Reading text:

The Asia-Pacific hospitality industry went through multiple periods of shutdown over the past year due to the COVID-19 pandemic—and kitchens had to quickly adapt to changing demands. Now, more resilient and sustainable foodservice models are likely here to stay, says Amy Hong, APAC Operations Manager at food technology company Winnow.
“Crisis creates opportunities,” Amy tells Food Tank. “It’s a very important period for companies to take pivoting steps in their business.”
Seventy-four percent of diners now cite health and safety as top factors influencing their choice of restaurant, according to Winnow’s recent white paper. To meet consumer demand while reopening traditional offerings like buffets—which are still preferred by both eaters and operators in APAC, according to Amy—resorts in Singapore enabled contactless ordering through technology.
“Within five minutes, the items are perfectly portioned and served to your table,” Amy says. “It yields great guest satisfaction because of the abundant choices and spot-on services.”

Task instructions:
[a] In the article on Asia-Pacific hospitality, what percentage of diners cite health and safety as top factors in choosing a restaurant?
[b] Copy the passage from the article on Asia-Pacific hospitality word for word, starting at "The Asia-Pacific hospitality" and ending at "technology company Winnow.".

Information provided:
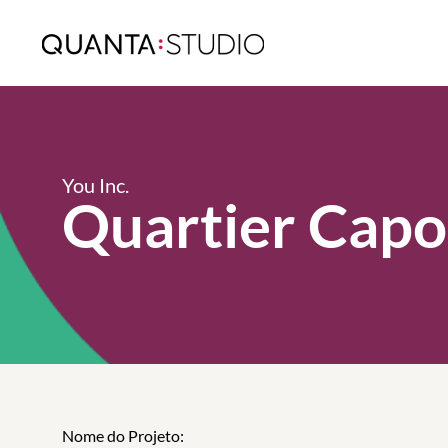
You Inc.
Quartier Capot
Nome do Projeto:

Answers:
[a] Seventy-four percent.

[b]
The Asia-Pacific hospitality industry went through multiple periods of shutdown over the past year due to the COVID-19 pandemic—and kitchens had to quickly adapt to changing demands. Now, more resilient and sustainable foodservice models are likely here to stay, says Amy Hong, APAC Operations Manager at food technology company Winnow.